# GIVEN TASK
Return the lines from the line with "its start time?" to the line with "the 6 PM line.", inclusive, exactly as they appear, and nothing else.

# EXERCISE MATERIALS
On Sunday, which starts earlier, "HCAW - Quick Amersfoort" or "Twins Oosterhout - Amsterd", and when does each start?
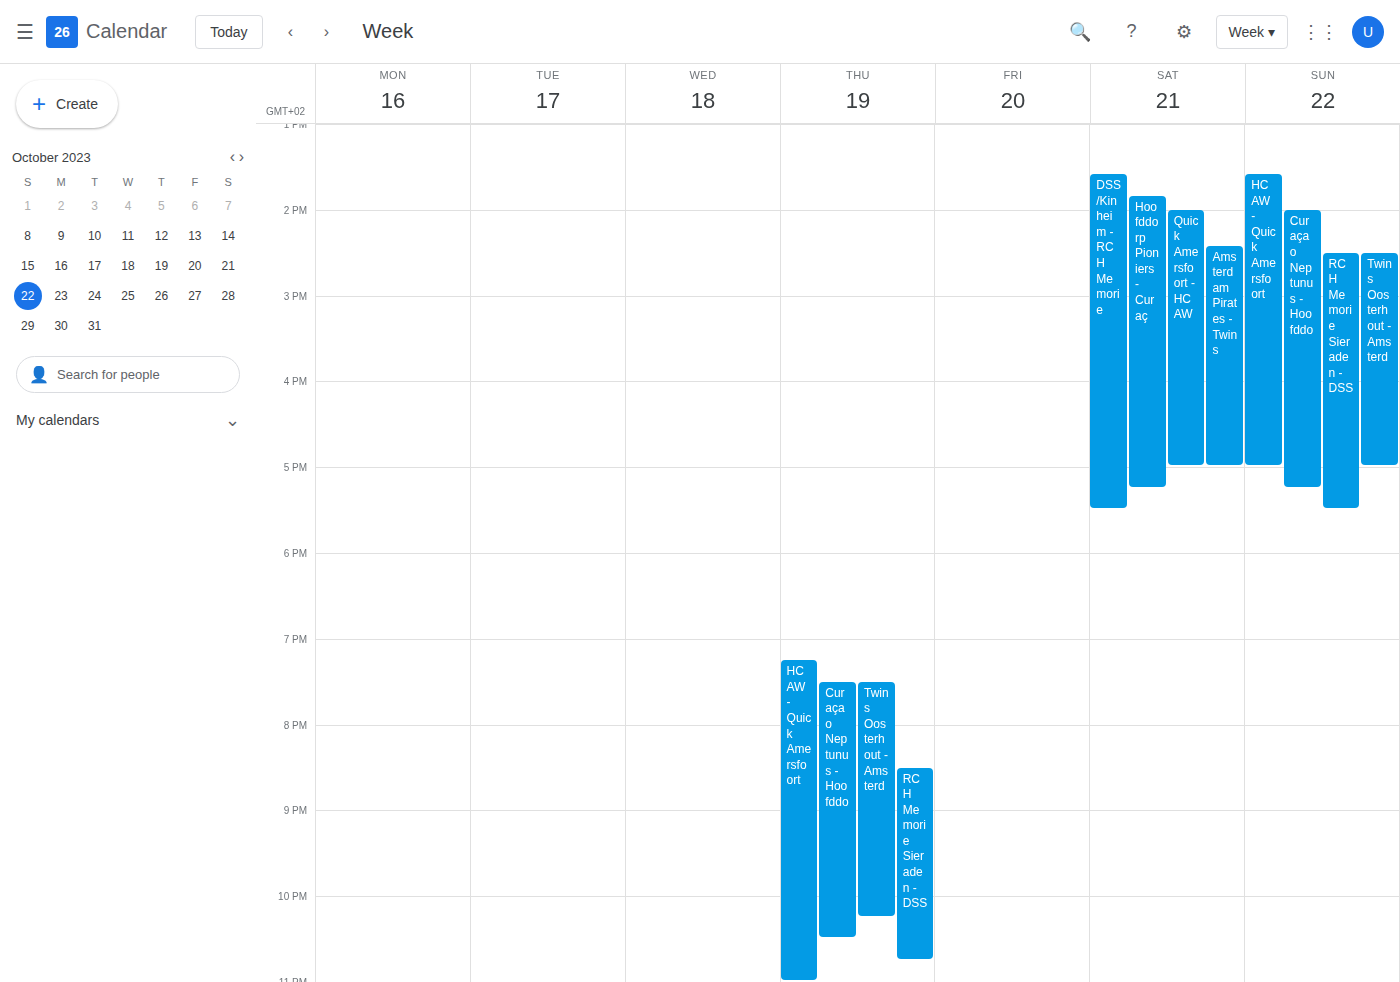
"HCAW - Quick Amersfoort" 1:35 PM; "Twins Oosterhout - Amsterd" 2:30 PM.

* * *

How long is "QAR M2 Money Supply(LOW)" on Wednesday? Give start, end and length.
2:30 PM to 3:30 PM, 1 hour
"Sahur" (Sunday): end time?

--

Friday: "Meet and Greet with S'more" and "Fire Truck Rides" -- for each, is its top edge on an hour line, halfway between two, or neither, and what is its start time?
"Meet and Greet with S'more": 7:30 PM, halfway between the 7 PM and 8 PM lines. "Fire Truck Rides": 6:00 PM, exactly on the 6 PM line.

# ANSWER TO THIS TASK
Friday: "Meet and Greet with S'more" and "Fire Truck Rides" -- for each, is its top edge on an hour line, halfway between two, or neither, and what is its start time?
"Meet and Greet with S'more": 7:30 PM, halfway between the 7 PM and 8 PM lines. "Fire Truck Rides": 6:00 PM, exactly on the 6 PM line.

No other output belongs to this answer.